Financial self-interest has become an easy, though poor and error-prone, proxy for the rich set of traits we evolved for survival. Seeing humans as individualists driven mainly by money, discounts our social and self-deficient nature. It is a WEIRD sampling error.

Money-hunger can’t be innate. It’s too recent an invention in evolutionary terms. It’s created by social norms. As Steven Pinker says “the logic of the market remains cognitively unnatural.”

Beliefs about money, like those about food, are highly culturally configurable (including what shouldn’t be stomached in its pursuit). Appetites “past reason hunted” become addictions. Individuals who think like utility monsters are money-addicts.

Perhaps money-hunger most resembles our evolved drive for status? But cultures that don’t channel status seeking toward constructive collective ends, don’t survive. That’s likely why all surviving hunter-gatherer cultures limit group-threatening behaviors, especially from those with high status. Some believe “greed is good” in markets. But under-guided, under-regulated markets can create enormous waste (40% of US food isn’t used. “Free markets” have unintentionally and intelligently evolved a weak variation of Hannah Arendt’s “banality of evil.” Ordinary decent people seeking only their livelihoods, intending no harm, work an institutional machinery that has harmful side-effects (like biosphere threatening pollution).

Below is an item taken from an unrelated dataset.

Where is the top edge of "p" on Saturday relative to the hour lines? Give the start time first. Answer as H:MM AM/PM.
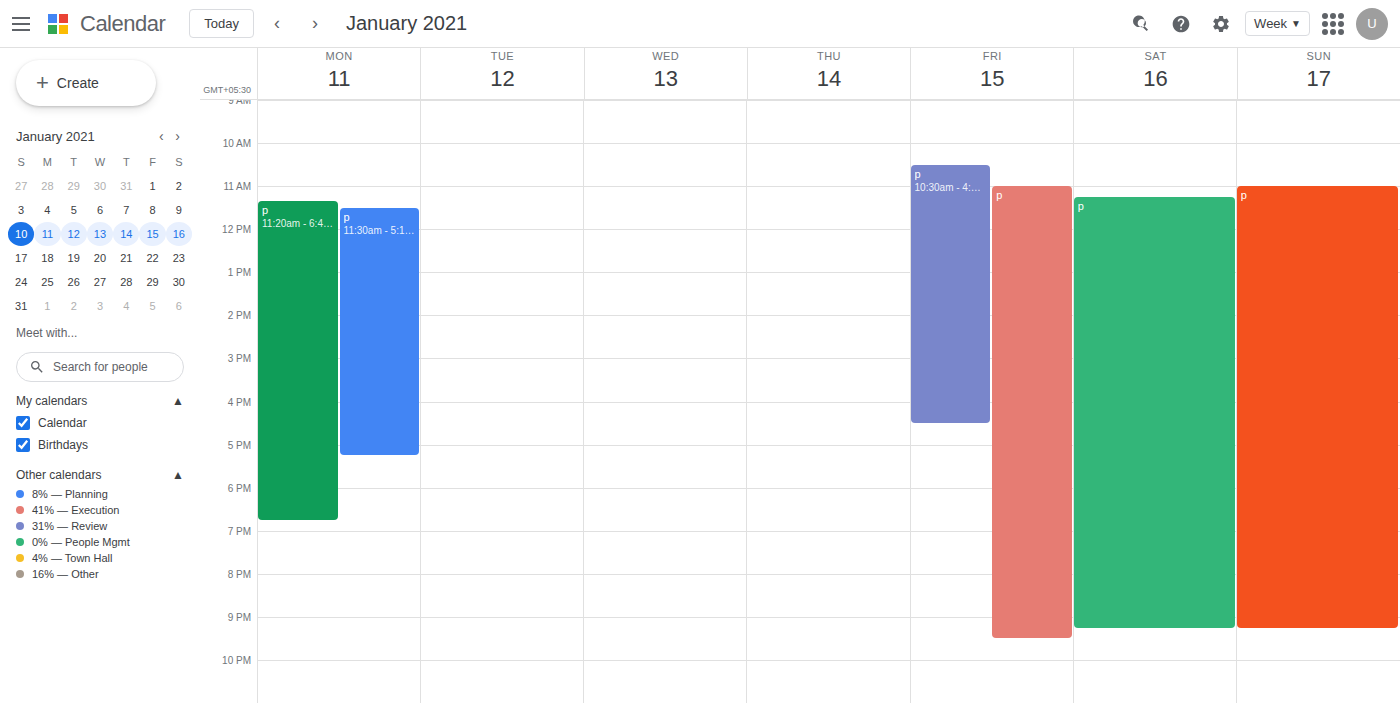
11:15 AM -- neither: a quarter of the way from the 11 AM line to the 12 PM line.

To encourage unlimited money-hunger (individual or corporate) is to misuse the most powerful social forces on earth. Markets drive the activities of billions of people toward amazing ends. But their power is safer when intelligently guided, rather than left to evolve by local incentives and chance.

Our nature is limit-full. If we define “limitism” as organizing lives and markets to accommodate known limits, we can see that limitlessness involves ignorance. Knowledge of reality demands limitism.


http://news.yahoo.com/money-food-171400618.html

...

This touches on the basis of my admiration of Oprah - she figured out what this article said for herself when she became a billionaire.  She looked around and realized that it was time to do the show SHE wanted to do, not what the suits were telling her would be popular; she was so rich she could jump off the treadmill and risk failure.  This is an sadly rare bit of insight for anyone who reaches the top of any field, showbiz not least. 

That I didn't like the show she wanted to do is irrelevant; she realized she no longer needed to please me, and so proceeded to please herself and let her new audience find her.  That it did, and enhanced the appeal of the example she was setting for the other billionaires, was gravy.